Triangle's memories of Elvis

When Elvis Presley died August 16, 1977, it was front page news for days. He had just played before a crowd of 13,000 at the Greensboro Coliseum a few months before, and was scheduled to play in Fayetteville and Asheville later in August.

One Fayetteville native, Milton Smith, was about to get the chance of a lifetime as a member of Presley's backup band.

Smith, a former teacher at the Cape Fear High School, was supposed to play the piano for Presley's backup band. The band was supposed to fly out of Nashville Tuesday to go to Portland, Maine, the first stop of Presley's next tour.

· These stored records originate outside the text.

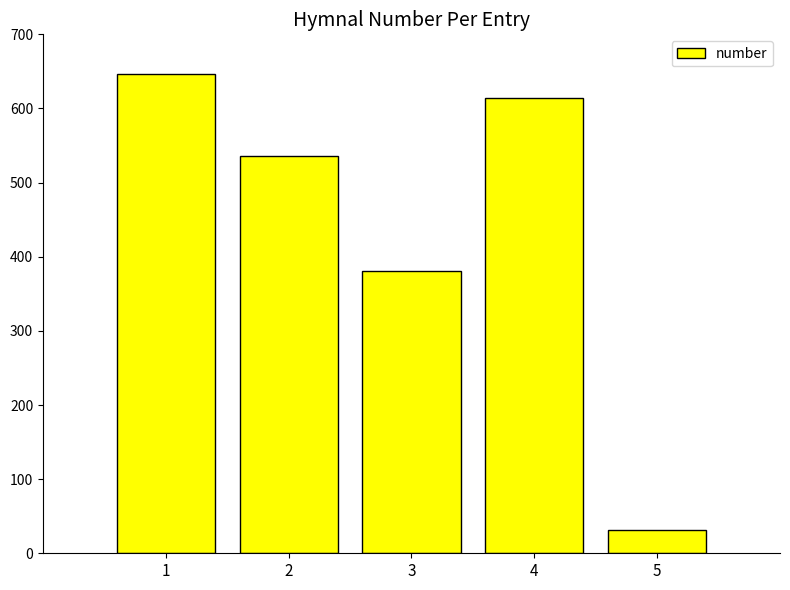

What is the change in value from 1 to 5?

-615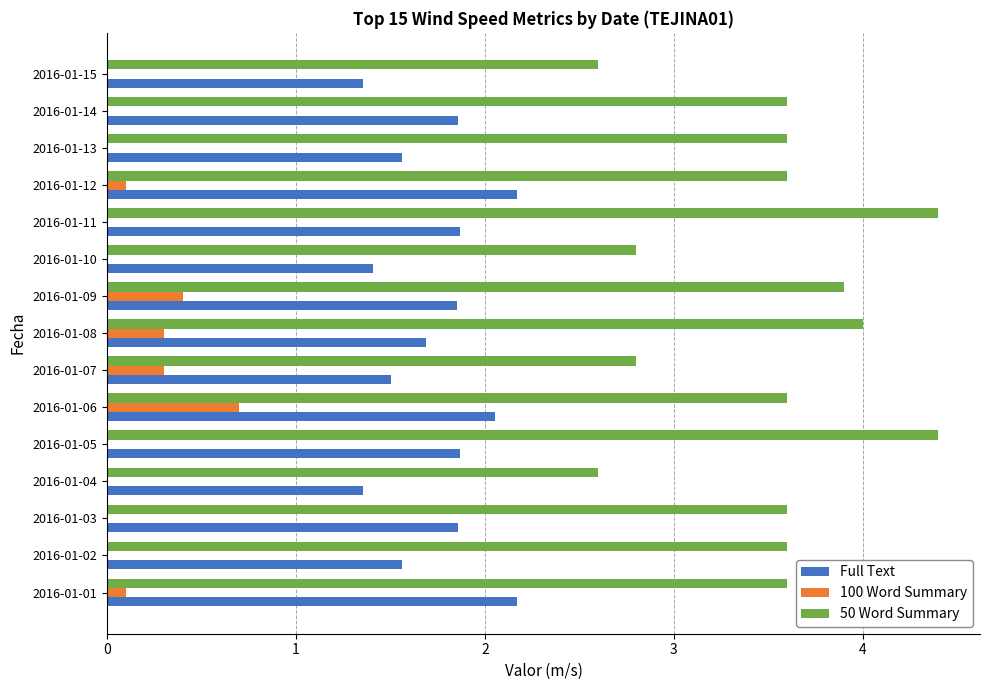

What is the maximum value shown in the chart?

4.4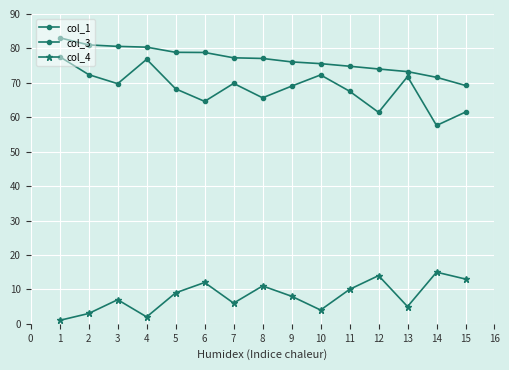

How many categories are shown in the chart?

15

Instead, said Smith, he and the Stamps, Presley's backup band, will play at the funeral.

"When we got to the airport, Felton Jarvis, producer and close friend of Presley, got us in a circle and said, 'The Colonel (Col. Tom Parker, the singer's manager) just called and said the tour has been canceled because of an act of God.'" -- The News & Observer 8/18/1977

Area radio stations quickly rearranged their schedules to play tributes. WKBQ (1000 AM) in Garner alternated Presley hits with hymns.

... WKIX was hastily revamping a 15-hour Elvis Labor Day special that had been planned before his death. The Colony Theater rushed in, scheduling a noon-to-midnight showing of four Elvis movies  ...

There was a strong demand for extra copies of the News and Observer and the Raleigh Times from souvenir hunters. One man who bought the last of Wednesday's N&O editions got an offer to sell them before he left the company building.

"This is the most reader interest we've had since the Kennedy assassination," said circulation director Frank Arnold. -- The News & Observer 8/18/1977

Arenas where the upcoming concerts were scheduled made plans to refund ticket money, but recognized that many ticket-holders would prefer to keep the souvenir and "would rather cherish the tickets than have the money back."